The Biden administration had originally stated that boosters would be available for all vaccinated Americans; President Biden got his booster shot earlier this month. But the expert panels that advise the FDA and the CDC did not agree that the available evidence points to a need for boosters for healthy adults under the age of 65 at this point. Even with the restrictions they recommended, however, about 60% of people 18 to 64 meet the criteria for a booster at this point, Amanda Cohn, a CDC vaccines expert who sits on the FDA advisory committee, said last week.
Studies have suggested that using different types of vaccines could create a better and more long-lasting immune response. That appeared especially true with the J&J vaccine; following it up with a dose of one of the messenger RNA vaccines elicited substantially higher antibody levels, a study funded by the National Institutes of Health recently revealed.
But despite some discussion at a meeting last Friday of the FDA’s vaccines advisers, the Vaccines and Related Biological Products Advisory Committee (VRBPAC), the FDA did not stipulate that people who got the one-dose J&J vaccine should receive an mRNA shot rather than another J&J jab as a booster. Instead, the authorization suggested people who got the J&J shot can opt for a Moderna or Pfizer vaccine if they wish.

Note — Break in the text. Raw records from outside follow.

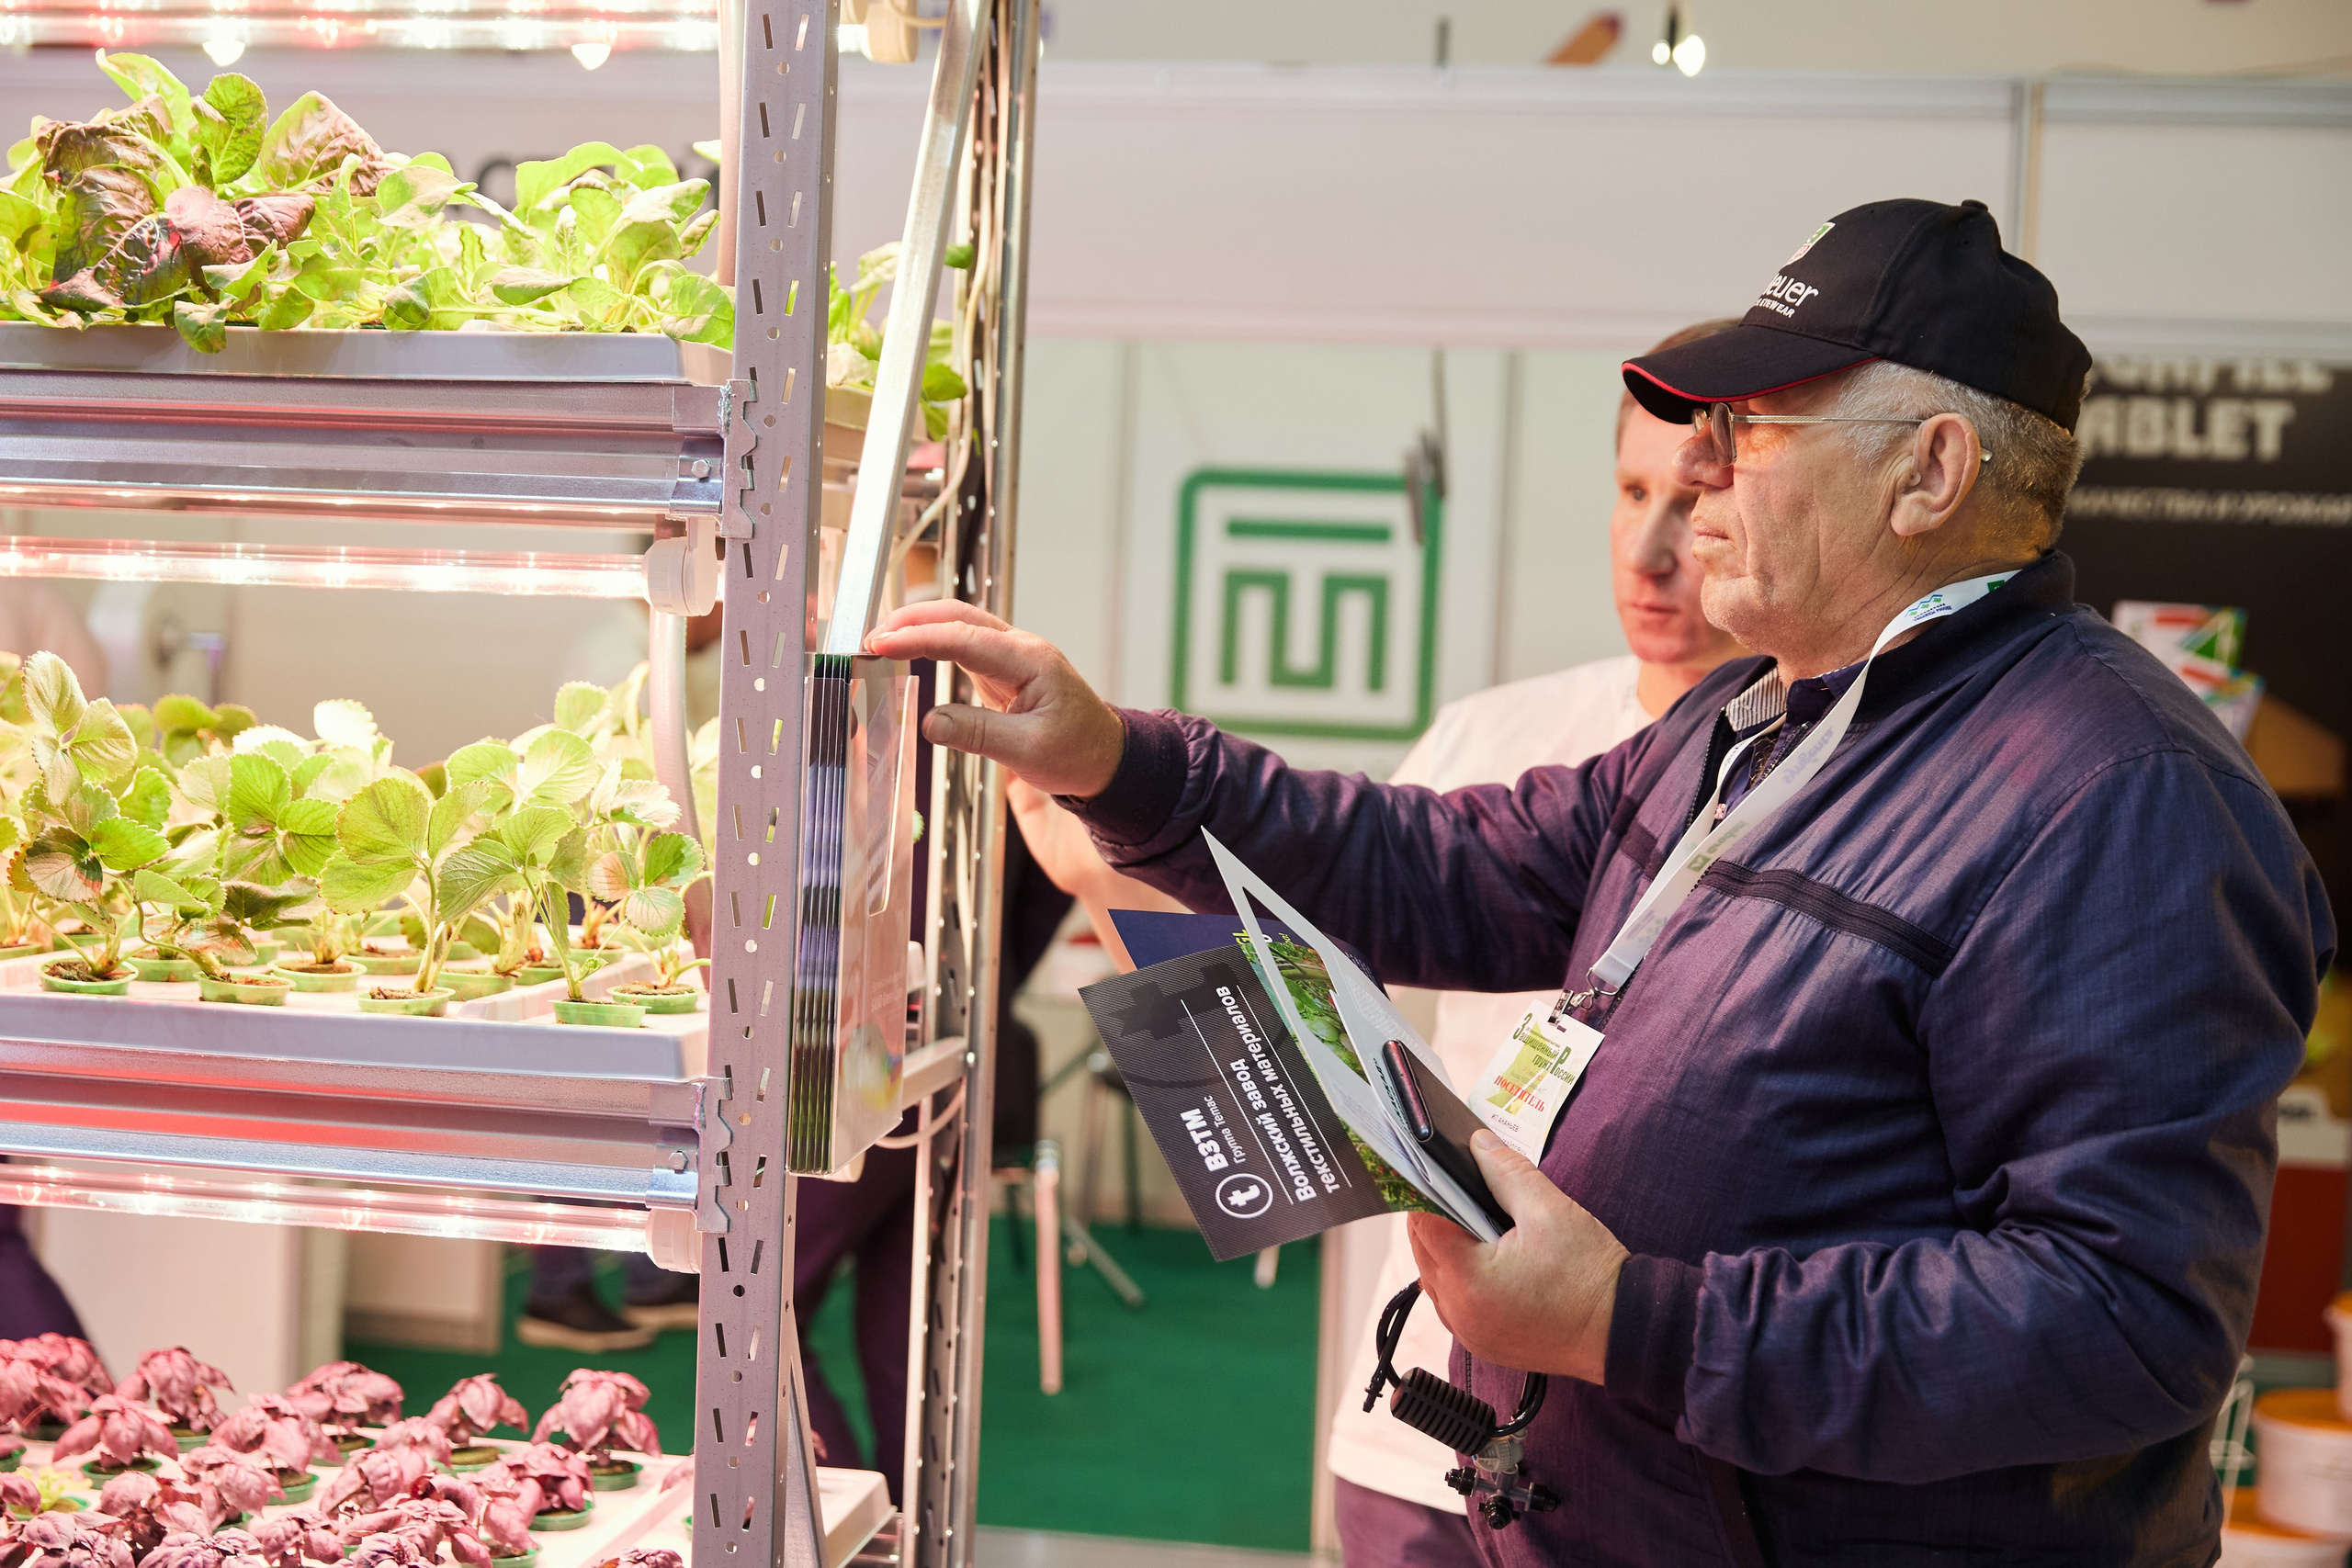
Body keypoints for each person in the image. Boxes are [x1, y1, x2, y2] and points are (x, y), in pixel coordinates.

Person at [865, 198, 2334, 1563]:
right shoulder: (1758, 716)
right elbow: (1440, 862)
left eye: (1751, 429)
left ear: (1930, 472)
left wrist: (1636, 1322)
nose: (1698, 477)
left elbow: (2121, 1320)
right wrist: (1120, 760)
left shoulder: (2119, 798)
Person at [1009, 320, 1749, 1565]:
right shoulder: (1488, 739)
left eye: (1702, 503)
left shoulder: (1816, 792)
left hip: (1660, 1460)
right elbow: (1310, 1072)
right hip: (1416, 1425)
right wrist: (1112, 881)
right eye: (1631, 490)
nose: (1654, 548)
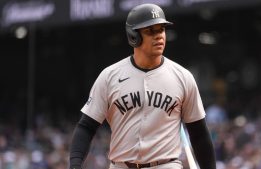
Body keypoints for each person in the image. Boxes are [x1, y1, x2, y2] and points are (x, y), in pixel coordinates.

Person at [69, 3, 216, 169]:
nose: (159, 36)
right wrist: (74, 165)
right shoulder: (109, 76)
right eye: (150, 31)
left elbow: (199, 134)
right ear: (134, 36)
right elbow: (86, 127)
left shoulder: (183, 77)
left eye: (161, 29)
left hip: (166, 165)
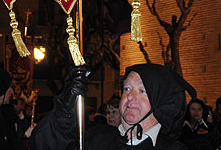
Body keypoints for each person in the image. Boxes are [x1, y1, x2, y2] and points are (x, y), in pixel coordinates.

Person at [31, 63, 196, 150]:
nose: (130, 96)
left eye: (142, 91)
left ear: (161, 102)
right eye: (127, 88)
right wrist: (65, 111)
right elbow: (46, 146)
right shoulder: (97, 138)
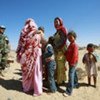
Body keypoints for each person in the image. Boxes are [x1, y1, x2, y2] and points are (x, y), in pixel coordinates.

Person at [16, 18, 43, 96]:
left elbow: (20, 46)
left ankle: (28, 88)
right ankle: (35, 89)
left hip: (29, 56)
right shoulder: (37, 34)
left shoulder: (24, 34)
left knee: (30, 72)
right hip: (35, 55)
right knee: (36, 72)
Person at [63, 31, 79, 96]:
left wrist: (72, 63)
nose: (69, 38)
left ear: (74, 37)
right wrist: (65, 53)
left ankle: (69, 91)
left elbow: (75, 55)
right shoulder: (70, 45)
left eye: (71, 37)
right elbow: (68, 52)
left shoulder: (75, 45)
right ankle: (75, 84)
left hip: (73, 62)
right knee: (74, 73)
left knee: (71, 75)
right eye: (68, 37)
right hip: (71, 62)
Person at [53, 17, 68, 85]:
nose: (55, 23)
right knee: (59, 67)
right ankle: (61, 80)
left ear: (60, 22)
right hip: (57, 52)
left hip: (61, 51)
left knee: (60, 67)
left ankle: (60, 82)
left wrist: (57, 47)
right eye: (54, 22)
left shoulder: (62, 29)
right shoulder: (57, 31)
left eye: (57, 21)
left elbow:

“A single booster dose of any of the available COVID-19 vaccines may be administered as a heterologous booster dose following completion of primary vaccination with a different available COVID-19 vaccine,” it said in a statement.
“For example, Janssen Covid-19 vaccine recipients 18 years of age and older may receive a single booster dose of Janssen COVID-19 Vaccine, Moderna Covid-19 vaccine (half dose) or Pfizer-BioNTech Covid-19 vaccine at least two months after receiving their Janssen Covid-19 vaccine primary vaccination,” the agency’s statement continued. “In another example, Moderna Covid-19 vaccine and Pfizer-BioNTech Covid-19 vaccine recipients … may receive a booster dose of Moderna Covid-19 vaccine (half dose), Pfizer-BioNTech Covid-19 vaccine or Janssen Covid-19 vaccine at least six months after completing their primary vaccination.”
Language added to the fact sheets provided to health care professionals about each vaccine say the shots “may be administered as a heterologous booster dose following completion of primary vaccination with another authorized or approved COVID-19 vaccine.” The language does not appear to offer any preference at all for having people receive a booster of their original vaccine.
It remains to be seen if the CDC — on the advice of the ACIP — turns that permissive recommendation into a preferential one, urging people who got the J&J vaccine to get an mRNA dose as their booster shot. The committee has been concerned for some time about the situation people who got the J&J’s one-and-done vaccine find themselves in, given that the vaccine is less effective than the mRNA vaccines at protecting against Covid infection.